Moonlight is another rose who climbs madly up her neighbour, an old apple tree. I usually only notice the traditional climbing roses as being 'up there', if you know what I mean.

Fantail :
Fantails are delightful little New Zealand birds with beautiful fan tails.

Cats - aargh! I'm furious with Fluff-Fluff. A fantail came inside the house (they eat insects on the wing, and are foolishly 'friendly' and squeaky). FF did a giant big-air leap from the lid of the Moosey grand piano, caught the bird, and took off outside.

After a lot of stalking and cajoling in my smoothest, most complimentary cat-voice, I managed a rescue. I've perched the shaken bird in the middle of a thorny Berberis shrub, but I'm not optimistic...

Fluff-Fluff, back in the house, is now behaving like a frustrated teenager - he's bullied Histeria out of the house, and has chased poor Tiger up the curtains. Tiger is now sitting on a stool, looking slightly miffed, with tufts of fluffy pale ginger fur (not hers) on her sleek fat body. So who got the better of whom? This is not a very mellow way to start my morning, my dreamy communing with nature rudely interrupted. Hmm...

 Thornless, and the new leaf growth is reddish in colour.
Pergola Rose Crepuscule

Now my fluffy Bird-Catching Beast is lying by my feet, displaying his disgracefully squidgy, scruffy tummy, trying to get back in my favour. How transparent!

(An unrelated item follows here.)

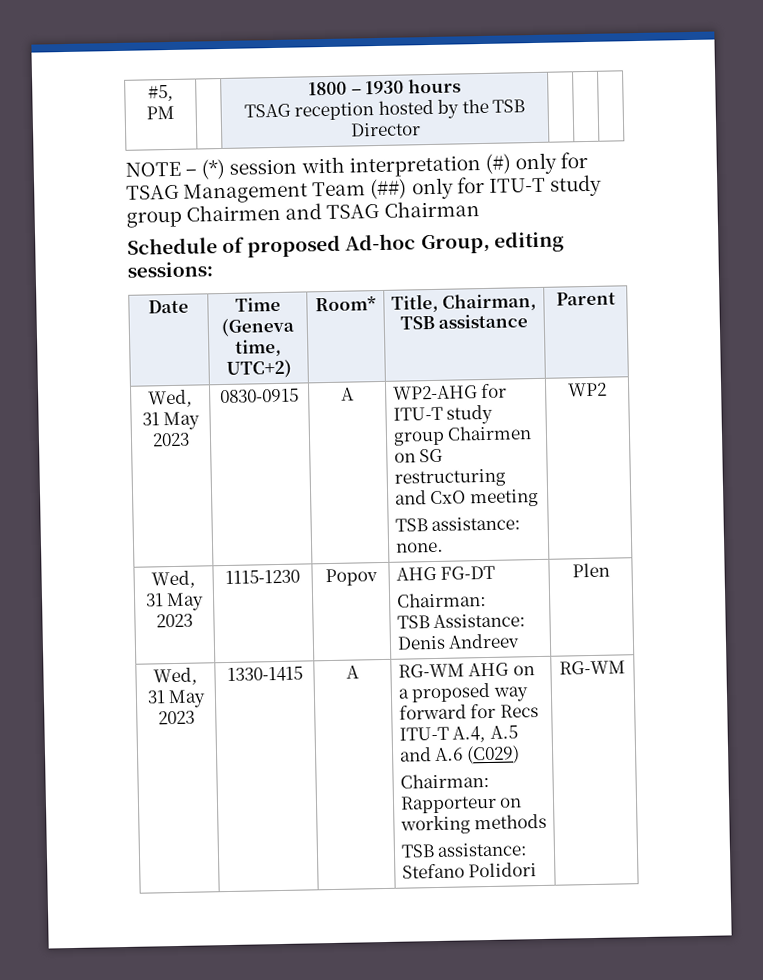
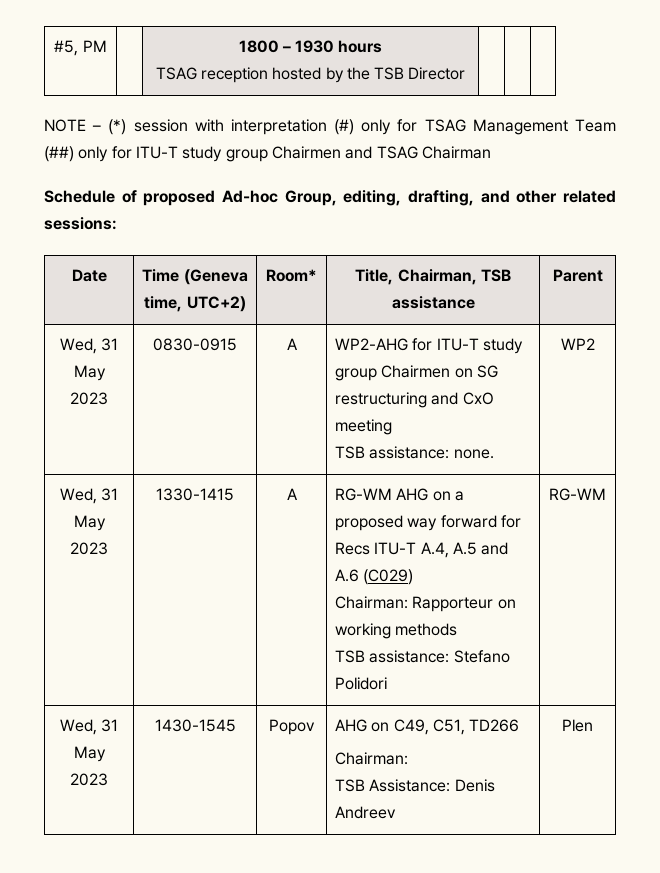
[493,230,564,253] editing -> [343,190,616,206] editing, drafting, and other related
[151,570,196,589] [144,592,205,612] [156,613,193,628] [225,569,300,585] [324,568,378,587] [395,565,496,581] [395,592,487,608] [396,613,527,629] [396,633,521,650] [571,562,610,578] // Wed, 31 May 2023 | 1115-1230 | Popov | AHG FG-DT // Chairman: // TSB Assistance: Denis Andreev | Plen -> (595, 344) none
(626, 667) none -> [59,719,119,735] [73,746,106,762] [70,773,108,786] [154,719,236,732] [269,719,315,735] [334,719,520,735] [334,752,408,765] [334,779,495,792] [334,806,396,819] [562,719,593,732] // Wed, 31 May 2023 | 1430-1545 | Popov | AHG on C49, C51, TD266 // Chairman: // TSB Assistance: Denis Andreev | Plen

I think I need to get out into the garden at once, to try and recreate that happy, summer-garden feeling. I get really sad when my cats catch birds.

Lunchtime...

Oh boy. After planting many many annuals, weeding and watering my new vegetable garden, I have come inside to mentally and physically prepare for the start of the first cricket test between us and Australia. Eek! I am so nervous. The New Zealand cricket team cannot be relied upon to provide a hard-working gardener any rewards.

 Lettuces and tomatoes.
The Start of the Vegetable Garden

Gardening with annuals is really small scale. One is poking around in tiny spaces, hoping that the resulting flowery display will last longer than a week. And wondering (after two hours in the hot sun) whether it's really worthwhile. Hmm...

Friday 21st November

I'm having another timetabled day - three quarter-hour slots of the following activities, in no particular order: cycling with the dog, playing the piano (Schumann), bringing out the pelargonium pots (they've been in the glass-house preparing for their debutante ball day!), clearing the mess which I half-cleared from the water race three days ago (oops), reading my excellent library detective novel, and - this last one's really dodgy.

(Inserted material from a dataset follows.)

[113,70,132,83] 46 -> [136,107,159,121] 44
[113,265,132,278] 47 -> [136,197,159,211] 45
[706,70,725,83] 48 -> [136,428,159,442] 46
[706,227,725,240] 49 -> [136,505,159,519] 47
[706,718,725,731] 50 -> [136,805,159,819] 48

 It is the season of flowering spikes!
Lupins by the Water

I'm trying to draw (with coloured pencils) a proper map of the Wattle Woods paths. I've got a book called 'drawing garden plans', and they make it look easy - their curly pencil blobs actually look like shrubs. I've already spent ages and I have an amateurish page of coloured squiggles. And now to name the paths - help! I'm torn between the logical - 'main path, side path, back path' etc. and the whimsical - 'glass-house wiggle', for example.

Such are the 'busynesses' of a hard working gardener in summer. Oh - I'm also going to do put the hoses on and do some general gardening, probably weeding and trimming lawn edges. And all this will be completed before the cricket starts at 1pm. Like a good housewife (!) making the beds, washing the towels, mopping the kitchen floor, and doing the vacuuming before lunchtime...

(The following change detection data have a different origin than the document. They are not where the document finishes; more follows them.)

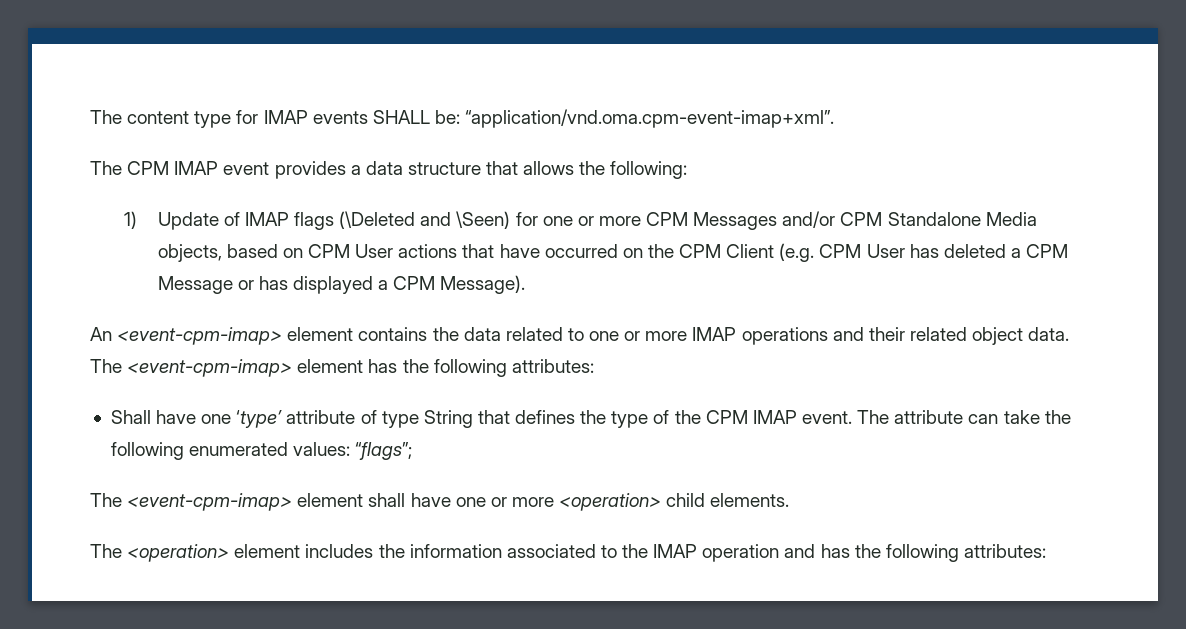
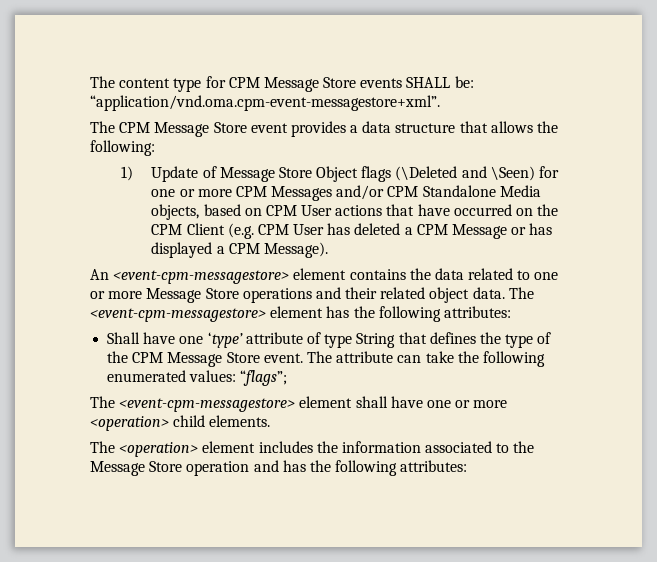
[263,110,308,124] IMAP -> [228,77,357,92] CPM Message Store
[465,109,835,128] “application/vnd.oma.cpm-event-imap+xml”. -> [90,95,440,111] “application/vnd.oma.cpm-event-messagestore+xml”.
[174,161,219,175] IMAP -> [154,122,247,137] Message Store
[244,212,289,226] IMAP -> [219,166,359,182] Message Store Object
[117,327,283,345] <event-cpm-imap> -> [113,270,290,284] <event-cpm-messagestore>
[692,327,737,341] IMAP -> [146,288,239,303] Message Store
[127,359,293,377] <event-cpm-imap> -> [90,308,266,322] <event-cpm-messagestore>
[752,410,797,424] IMAP -> [167,352,260,367] Message Store
[127,493,293,511] <event-cpm-imap> -> [119,398,296,412] <event-cpm-messagestore>
[653,544,698,558] IMAP -> [90,461,183,476] Message Store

Something That Fat People Do?

And later today I'm going aqua-jogging with my friend who is a teacher. 'What's aqua-jogging?' one of my friend's students asked. 'Oh - it's just something that fat people do' replied another. Hmm...

Mid Afternoon...

I've had a brilliant day - I've done something of everything. My piano is exciting - after struggling through Albeniz (in 7 flats with 2 double flats thrown in for good measure) I pulled out the Brahms Sonata in F Minor and it was so much easier (well, the first five pages were). So now I read my book and listen to the cricket - nice. I'd like to welcome the variegated pelargoniums to the house decking. Please enjoy your long flowering summer with us.